What is needed:
Write out each line of the entries below that holds the word "LIQUIDA".

◇ ◇ ◇ ◇ ◇ ◇ ◇

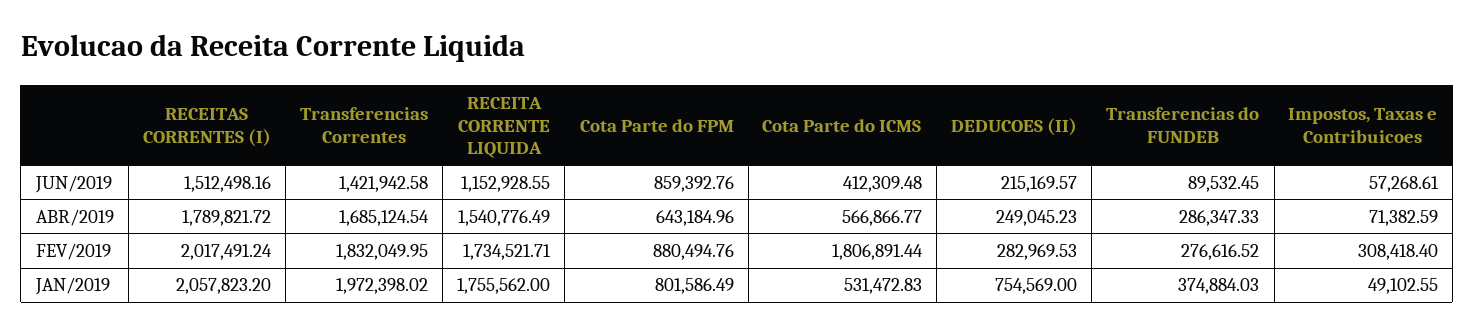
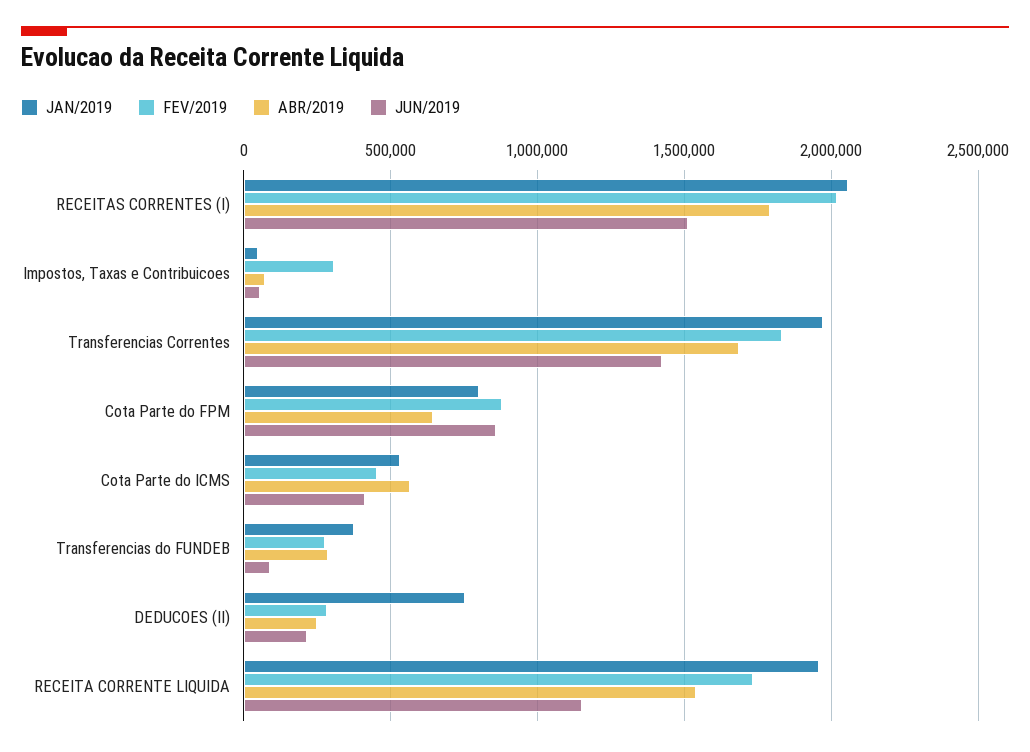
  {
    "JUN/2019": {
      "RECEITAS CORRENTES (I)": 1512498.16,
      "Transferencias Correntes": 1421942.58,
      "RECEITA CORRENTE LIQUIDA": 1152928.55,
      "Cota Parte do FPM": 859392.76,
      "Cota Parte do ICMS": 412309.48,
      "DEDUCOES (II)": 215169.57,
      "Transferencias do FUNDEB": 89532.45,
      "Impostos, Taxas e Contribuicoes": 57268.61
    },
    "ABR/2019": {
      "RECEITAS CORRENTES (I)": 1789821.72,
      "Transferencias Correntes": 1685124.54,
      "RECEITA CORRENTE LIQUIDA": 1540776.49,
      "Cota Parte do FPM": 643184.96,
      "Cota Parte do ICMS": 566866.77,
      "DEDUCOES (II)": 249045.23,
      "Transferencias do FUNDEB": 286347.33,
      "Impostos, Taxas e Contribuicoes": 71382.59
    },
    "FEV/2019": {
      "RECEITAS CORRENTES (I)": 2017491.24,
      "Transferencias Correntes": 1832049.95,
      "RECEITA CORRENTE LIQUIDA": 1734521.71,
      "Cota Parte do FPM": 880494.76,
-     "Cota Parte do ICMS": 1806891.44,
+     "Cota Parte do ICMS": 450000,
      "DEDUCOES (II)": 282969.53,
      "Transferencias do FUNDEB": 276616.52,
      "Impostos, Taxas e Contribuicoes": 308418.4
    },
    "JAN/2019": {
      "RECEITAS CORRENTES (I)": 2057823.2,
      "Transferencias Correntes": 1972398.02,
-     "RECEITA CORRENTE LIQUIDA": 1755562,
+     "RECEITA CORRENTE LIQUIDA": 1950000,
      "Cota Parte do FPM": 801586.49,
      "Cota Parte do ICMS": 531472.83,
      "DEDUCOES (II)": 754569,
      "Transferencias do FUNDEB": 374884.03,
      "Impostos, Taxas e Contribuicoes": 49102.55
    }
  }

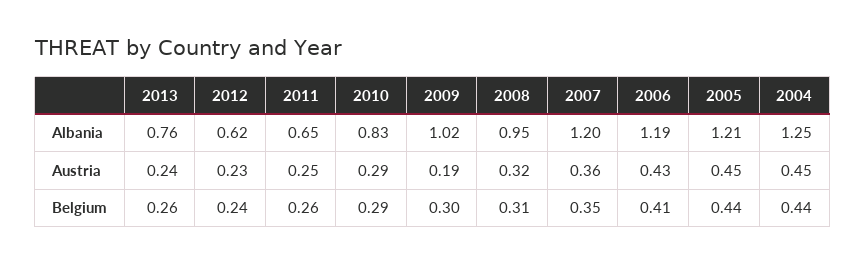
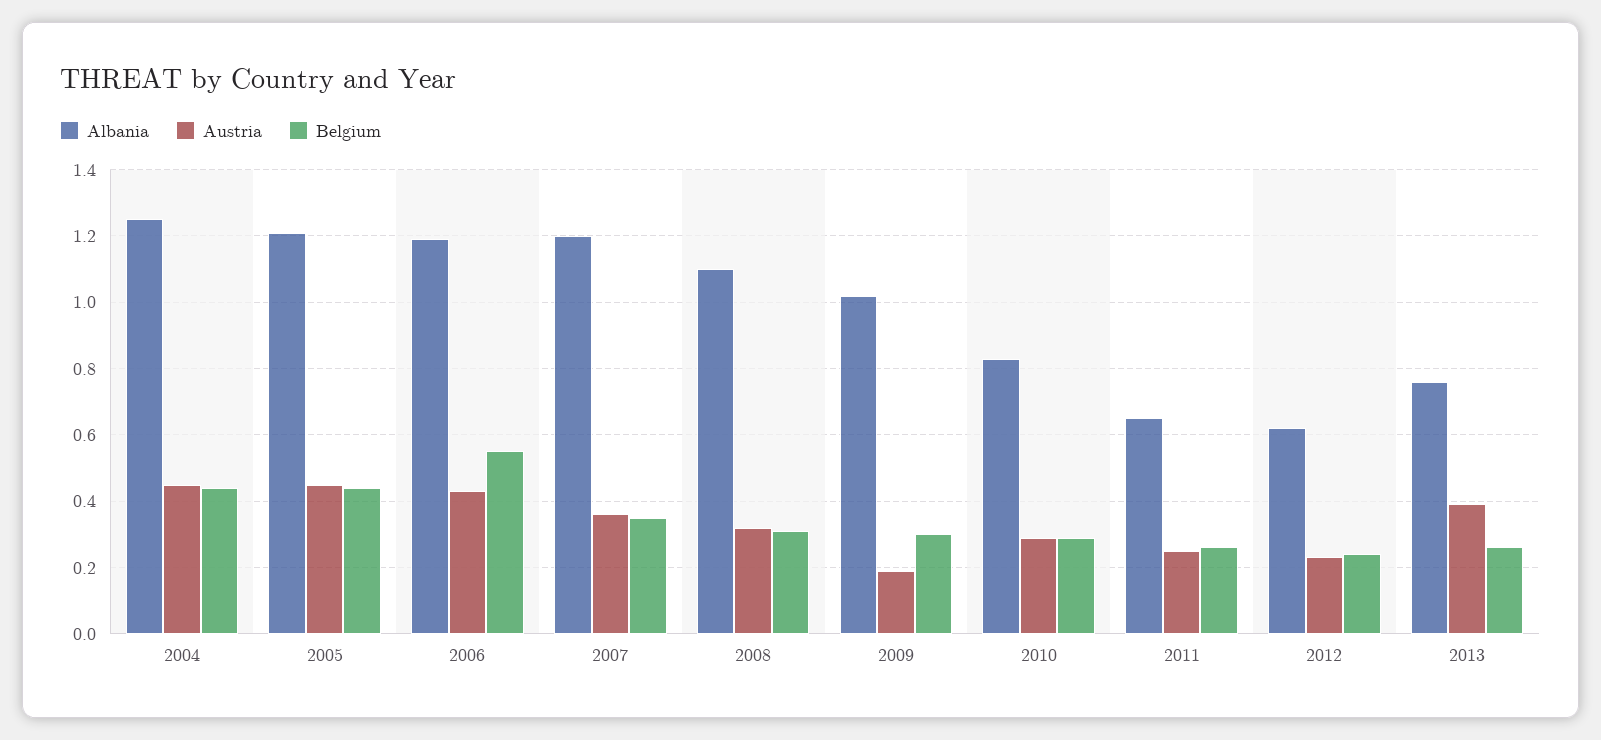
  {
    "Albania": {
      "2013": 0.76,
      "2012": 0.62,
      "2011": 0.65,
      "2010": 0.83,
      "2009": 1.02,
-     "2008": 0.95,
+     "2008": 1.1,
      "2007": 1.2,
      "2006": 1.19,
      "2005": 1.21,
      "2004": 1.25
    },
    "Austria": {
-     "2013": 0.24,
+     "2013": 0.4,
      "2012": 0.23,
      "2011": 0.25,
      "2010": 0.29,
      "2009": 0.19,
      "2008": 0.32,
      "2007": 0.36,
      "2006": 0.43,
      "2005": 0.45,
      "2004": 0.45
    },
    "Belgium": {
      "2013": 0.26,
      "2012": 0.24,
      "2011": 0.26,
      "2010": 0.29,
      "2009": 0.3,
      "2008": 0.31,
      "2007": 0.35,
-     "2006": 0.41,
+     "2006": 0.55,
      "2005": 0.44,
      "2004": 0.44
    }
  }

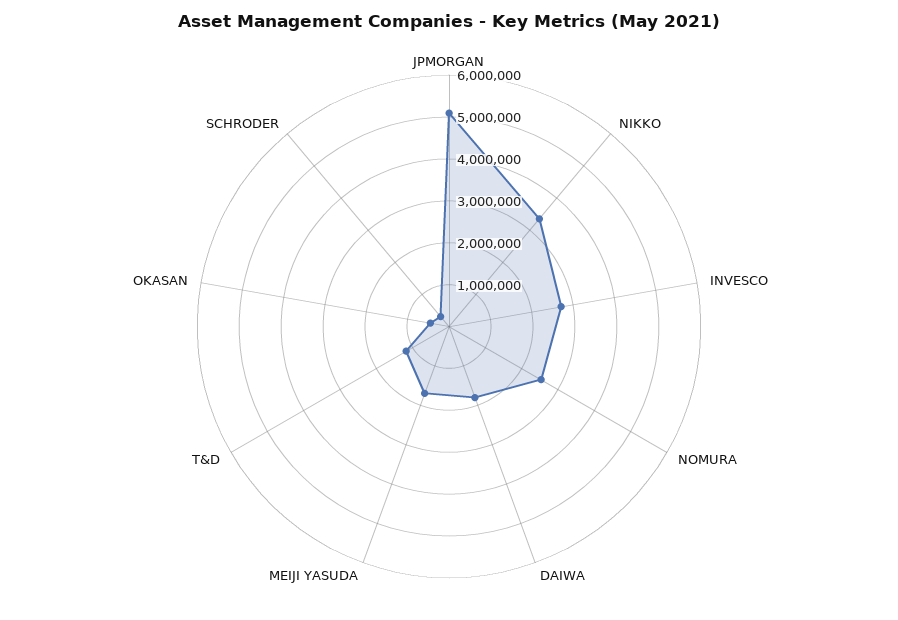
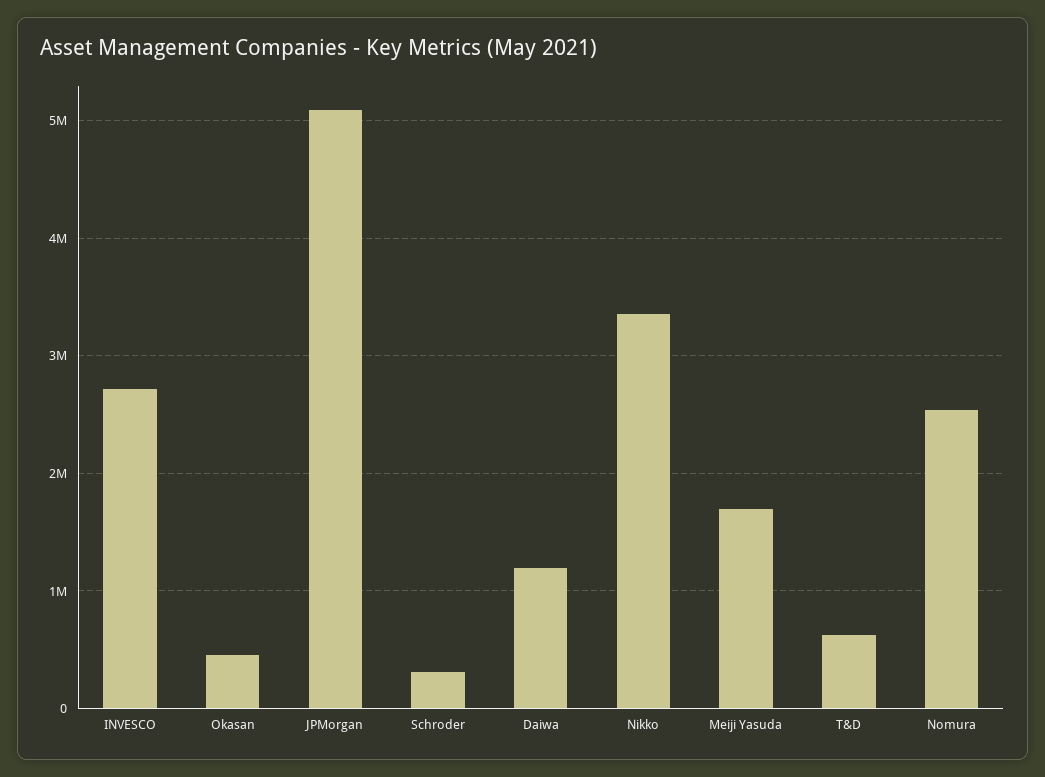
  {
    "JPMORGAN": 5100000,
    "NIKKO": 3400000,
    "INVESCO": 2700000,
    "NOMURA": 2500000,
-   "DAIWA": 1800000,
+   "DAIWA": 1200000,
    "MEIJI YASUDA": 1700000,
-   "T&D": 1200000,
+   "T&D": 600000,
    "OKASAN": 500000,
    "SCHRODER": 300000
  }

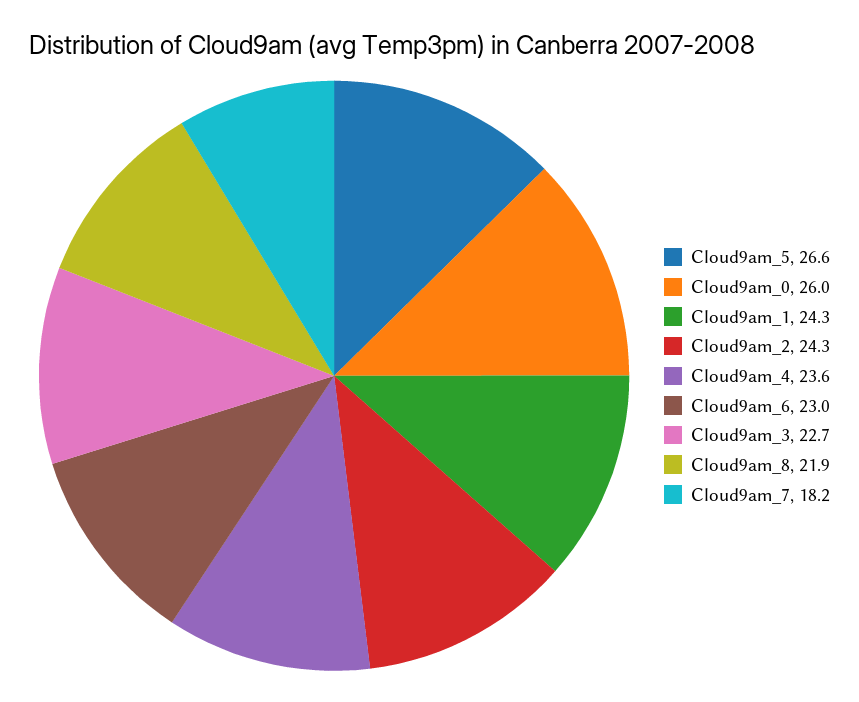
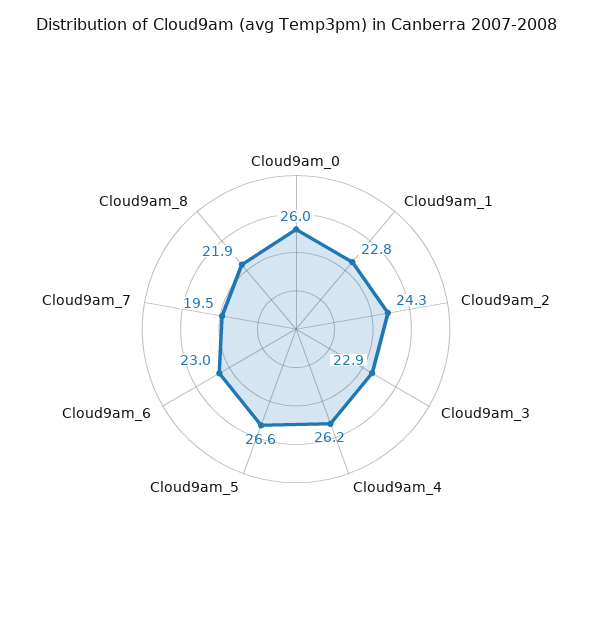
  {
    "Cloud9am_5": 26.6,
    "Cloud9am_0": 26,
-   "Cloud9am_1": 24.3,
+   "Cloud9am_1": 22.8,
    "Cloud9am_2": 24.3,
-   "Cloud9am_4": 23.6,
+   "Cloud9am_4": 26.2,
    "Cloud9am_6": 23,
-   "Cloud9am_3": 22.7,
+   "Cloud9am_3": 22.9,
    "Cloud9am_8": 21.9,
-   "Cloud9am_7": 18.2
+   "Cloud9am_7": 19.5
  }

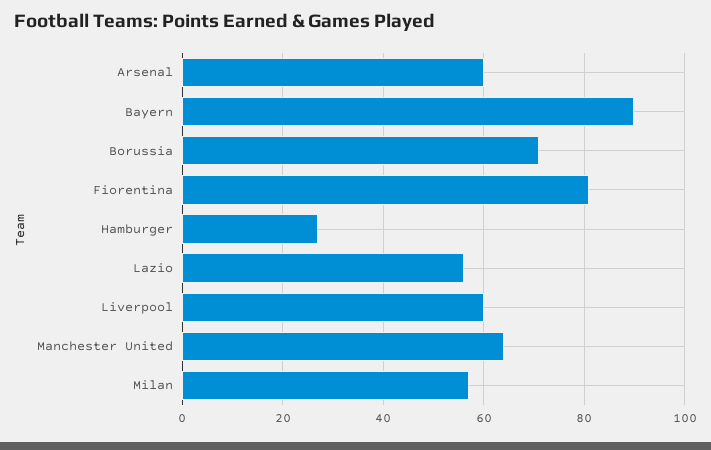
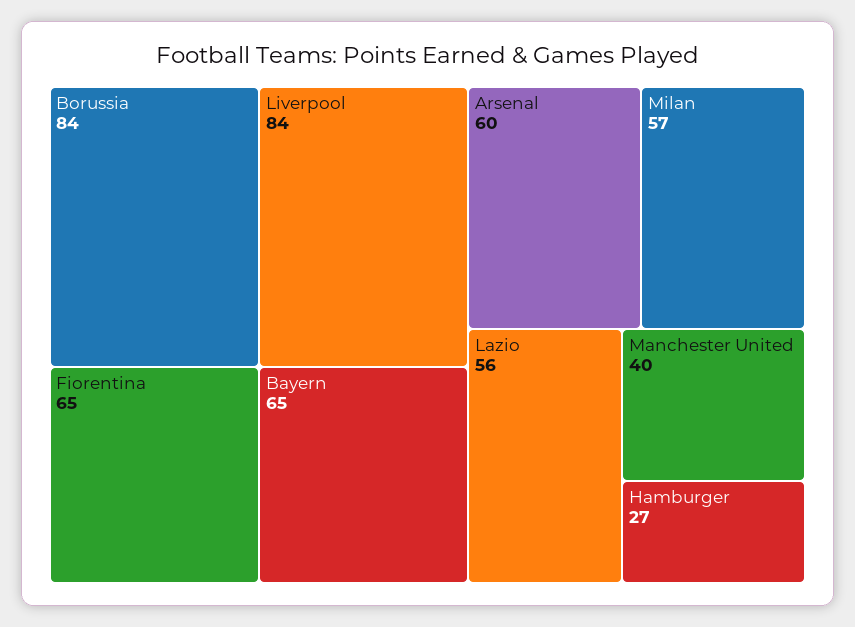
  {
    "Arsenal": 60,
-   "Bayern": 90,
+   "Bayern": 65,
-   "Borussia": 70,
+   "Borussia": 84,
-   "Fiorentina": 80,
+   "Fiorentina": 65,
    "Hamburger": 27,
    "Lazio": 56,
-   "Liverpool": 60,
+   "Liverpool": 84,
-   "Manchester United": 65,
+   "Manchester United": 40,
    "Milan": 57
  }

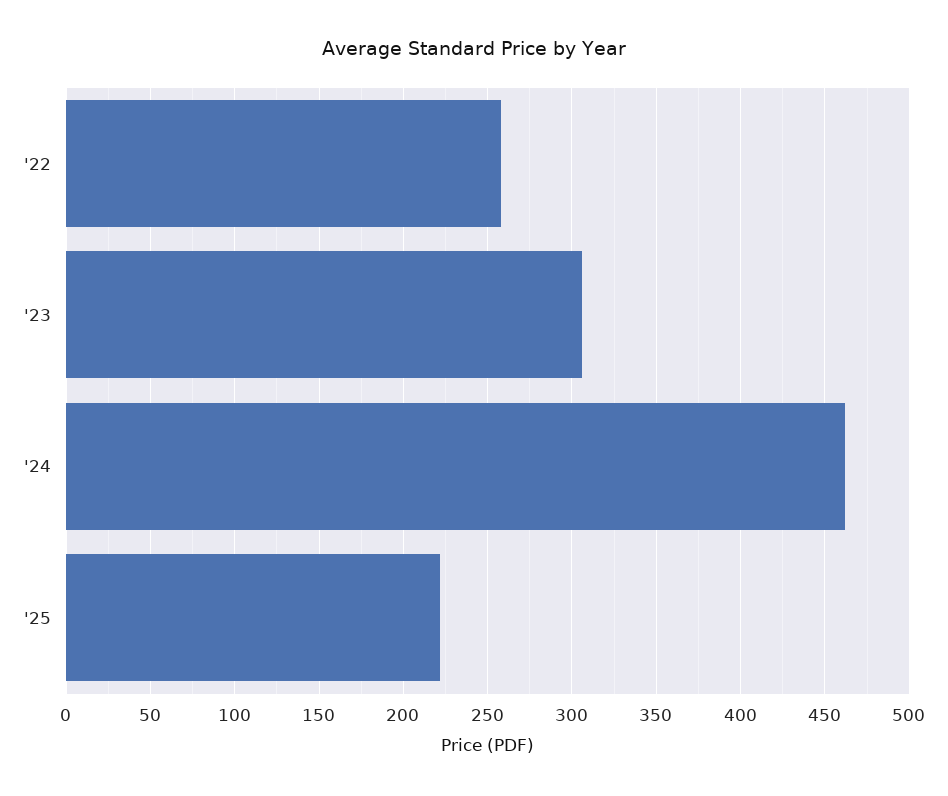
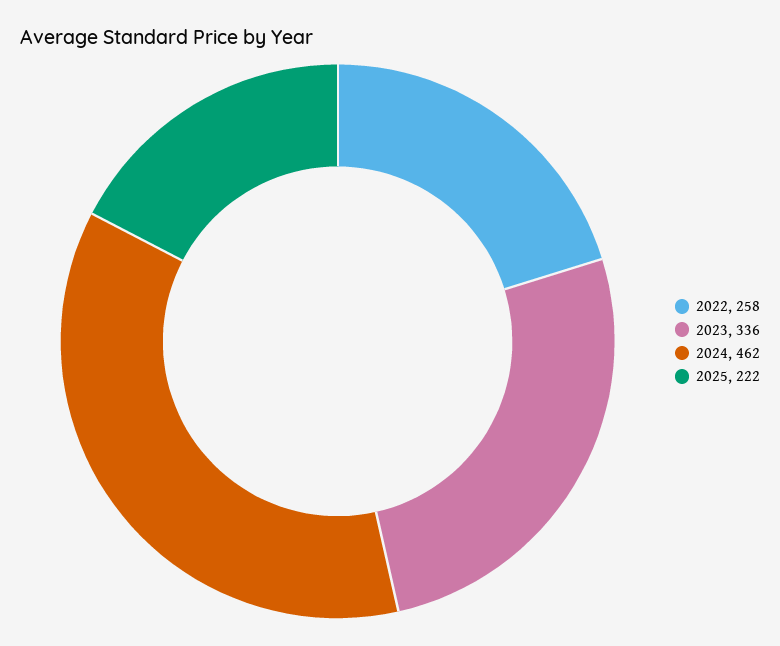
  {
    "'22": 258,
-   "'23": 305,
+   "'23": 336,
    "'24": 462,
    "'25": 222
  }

◇ ◇ ◇ ◇ ◇ ◇ ◇

Task solution:
      "RECEITA CORRENTE LIQUIDA": 1152928.55,
      "RECEITA CORRENTE LIQUIDA": 1540776.49,
      "RECEITA CORRENTE LIQUIDA": 1734521.71,
-     "RECEITA CORRENTE LIQUIDA": 1755562,
+     "RECEITA CORRENTE LIQUIDA": 1950000,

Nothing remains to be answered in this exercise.